Autre disposition du texte, il permet de faciliter la prise en charge sans consentement d’un malade par le seul corps médical, sans l’accord d’un tiers. Un point qui séduit, car parfois aucun proche du malade ne voulait signer l’autorisation d’hospitalisation sous contrainte, de peur de se le voir reproché.

Avancées indéniables

Globalement, les représentants des familles (Unafam) et des usagers (Fédération nationale des patients en psychiatrie-Fnapsy) voient dans le texte  » des avancées indéniables « . Le délai de 72 heures d’observation est considéré comme une garantie contre les internements abusifs, comme le renforcement du rôle du juge judiciaire qui pourra être saisi pour ordonner la levée de la contrainte.
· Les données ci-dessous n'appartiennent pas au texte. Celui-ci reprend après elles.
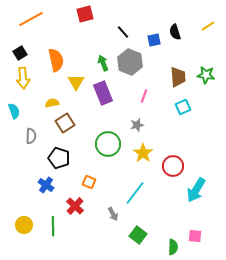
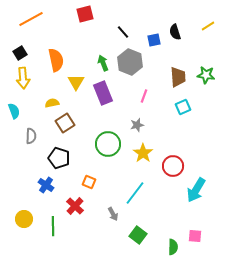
yellow circle: moved 6 px up
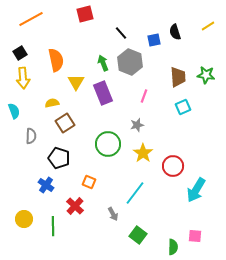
black line: moved 2 px left, 1 px down
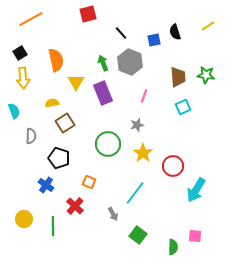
red square: moved 3 px right
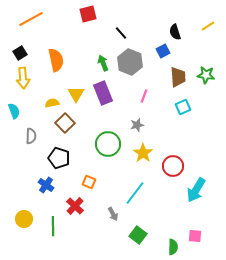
blue square: moved 9 px right, 11 px down; rotated 16 degrees counterclockwise
yellow triangle: moved 12 px down
brown square: rotated 12 degrees counterclockwise
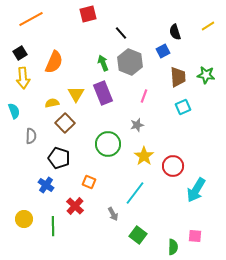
orange semicircle: moved 2 px left, 2 px down; rotated 35 degrees clockwise
yellow star: moved 1 px right, 3 px down
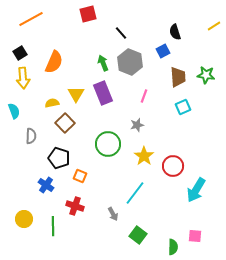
yellow line: moved 6 px right
orange square: moved 9 px left, 6 px up
red cross: rotated 24 degrees counterclockwise
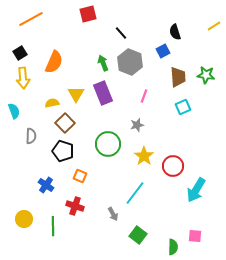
black pentagon: moved 4 px right, 7 px up
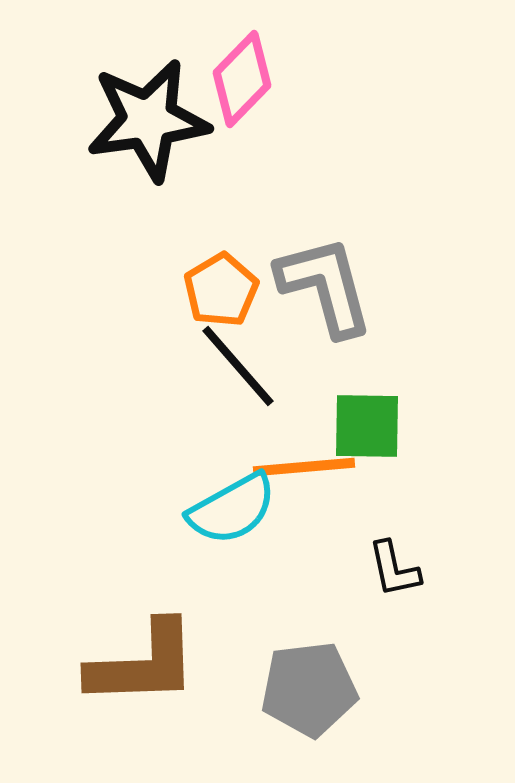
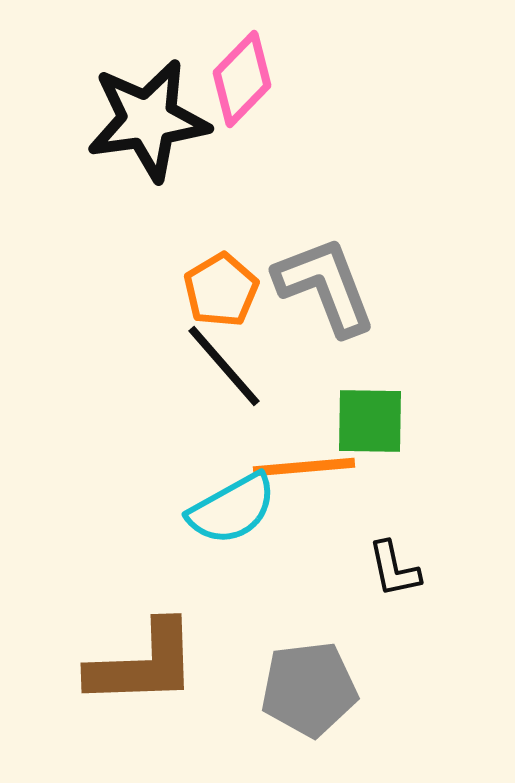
gray L-shape: rotated 6 degrees counterclockwise
black line: moved 14 px left
green square: moved 3 px right, 5 px up
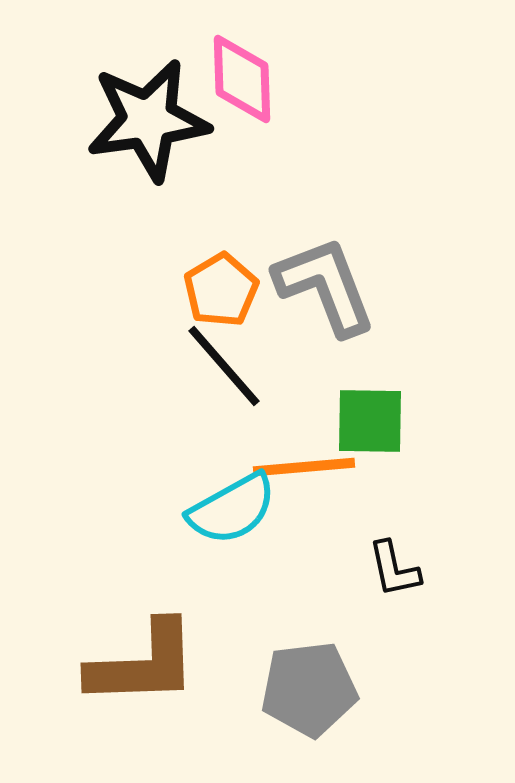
pink diamond: rotated 46 degrees counterclockwise
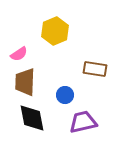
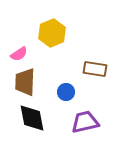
yellow hexagon: moved 3 px left, 2 px down
blue circle: moved 1 px right, 3 px up
purple trapezoid: moved 2 px right
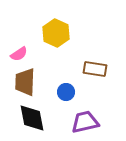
yellow hexagon: moved 4 px right; rotated 12 degrees counterclockwise
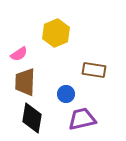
yellow hexagon: rotated 12 degrees clockwise
brown rectangle: moved 1 px left, 1 px down
blue circle: moved 2 px down
black diamond: rotated 20 degrees clockwise
purple trapezoid: moved 3 px left, 3 px up
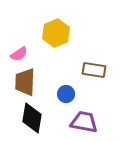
purple trapezoid: moved 2 px right, 3 px down; rotated 24 degrees clockwise
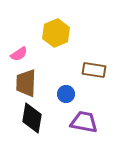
brown trapezoid: moved 1 px right, 1 px down
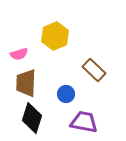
yellow hexagon: moved 1 px left, 3 px down
pink semicircle: rotated 18 degrees clockwise
brown rectangle: rotated 35 degrees clockwise
black diamond: rotated 8 degrees clockwise
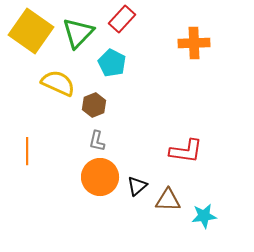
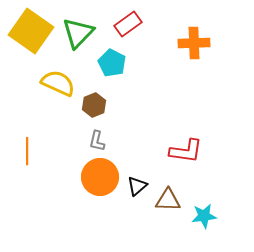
red rectangle: moved 6 px right, 5 px down; rotated 12 degrees clockwise
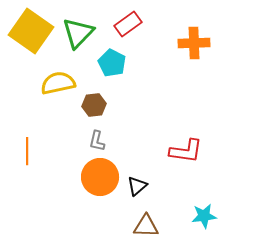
yellow semicircle: rotated 36 degrees counterclockwise
brown hexagon: rotated 15 degrees clockwise
brown triangle: moved 22 px left, 26 px down
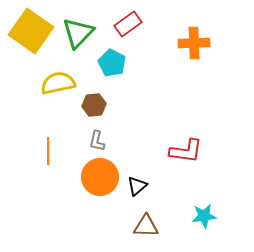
orange line: moved 21 px right
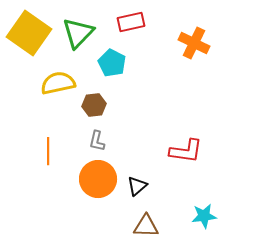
red rectangle: moved 3 px right, 2 px up; rotated 24 degrees clockwise
yellow square: moved 2 px left, 2 px down
orange cross: rotated 28 degrees clockwise
orange circle: moved 2 px left, 2 px down
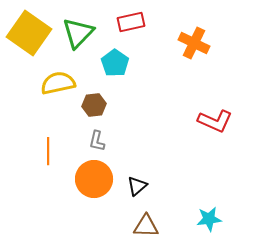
cyan pentagon: moved 3 px right; rotated 8 degrees clockwise
red L-shape: moved 29 px right, 30 px up; rotated 16 degrees clockwise
orange circle: moved 4 px left
cyan star: moved 5 px right, 3 px down
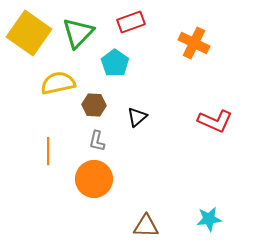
red rectangle: rotated 8 degrees counterclockwise
brown hexagon: rotated 10 degrees clockwise
black triangle: moved 69 px up
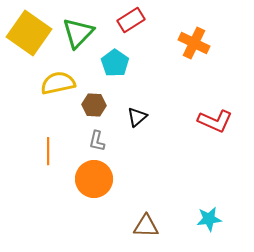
red rectangle: moved 2 px up; rotated 12 degrees counterclockwise
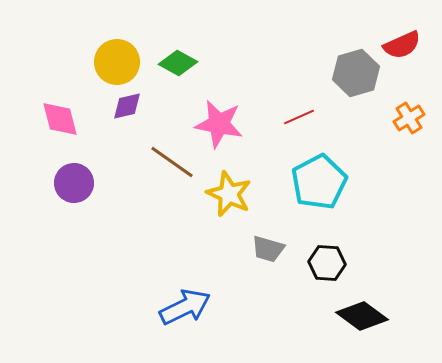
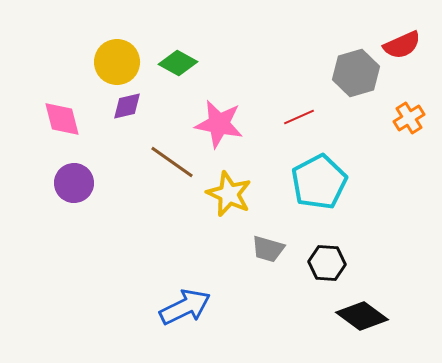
pink diamond: moved 2 px right
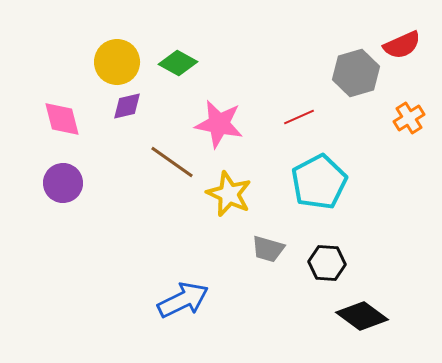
purple circle: moved 11 px left
blue arrow: moved 2 px left, 7 px up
Néanmoins, les familles et les usagers ont demandé des précisions sur les modalités de retour à l’hôpital, avec une répartition claire des rôles entre acteurs (soignants, pompiers, ambulanciers, policiers) et sur les cas qui seront concernés par le soin contraint hors hôpital.

« Expert en ordre public » — Bokobza contre

Les psychiatres, de leur côté, sont loin d’être tous favorables à la future loi. Les avis divergent sur l’impact de l’élargissement du soin contraint. Selon le ministère de la santé, il n’y aura pas d’augmentation du nombre de prises en charge sans consentement : elles ne devraient être proposées que quand l’état du malade le permettra. D’un avis totalement opposé, le collectif La nuit sécuritaire juge que le texte aboutira à un  » contrôle social des individus « . Farouche opposant au projet de loi, le docteur Hervé Bokobza, membre du collectif, redoute une perte de confiance entre les psychiatres et certains patients, comme les SDF.  » Le psychiatre sera mis dans une position d’expert en ordre public, et non plus de soignant « , juge-t-il.
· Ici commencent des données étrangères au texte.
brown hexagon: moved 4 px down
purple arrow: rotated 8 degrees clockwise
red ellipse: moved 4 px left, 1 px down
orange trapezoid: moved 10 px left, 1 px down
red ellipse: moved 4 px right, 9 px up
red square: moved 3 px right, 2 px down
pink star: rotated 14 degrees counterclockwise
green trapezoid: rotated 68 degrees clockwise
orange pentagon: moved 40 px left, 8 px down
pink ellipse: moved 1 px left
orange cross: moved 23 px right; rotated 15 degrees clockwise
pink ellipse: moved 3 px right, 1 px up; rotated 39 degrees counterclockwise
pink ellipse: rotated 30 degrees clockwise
30% de psychiatres en moins d’ici 10 ans

Beaucoup de craintes émergent sur l’impact de la réforme sur le travail des psychiatres. Angelo Poli, président du Syndicat des psychiatres d’exercice public, est favorable aux soins sous contrainte hors hôpital, mais il estime – et il n’est pas le seul – qu’il y aura un problème de manque de moyens pour suivre les malades, alors que  » dans les dix ans à venir, 30 % des psychiatres vont partir à la retraite « .

Sanitaire ou sécuritaire ?

S’agit-il donc d’une loi sanitaire ? Ou plutôt d’une loi sécuritaire ? Olivier Boitard, pour l’Union syndicale de la psychiatrie, évoque un texte de  » police sanitaire « . Une formule qui résume bien l’inquiétude d’une partie de la profession.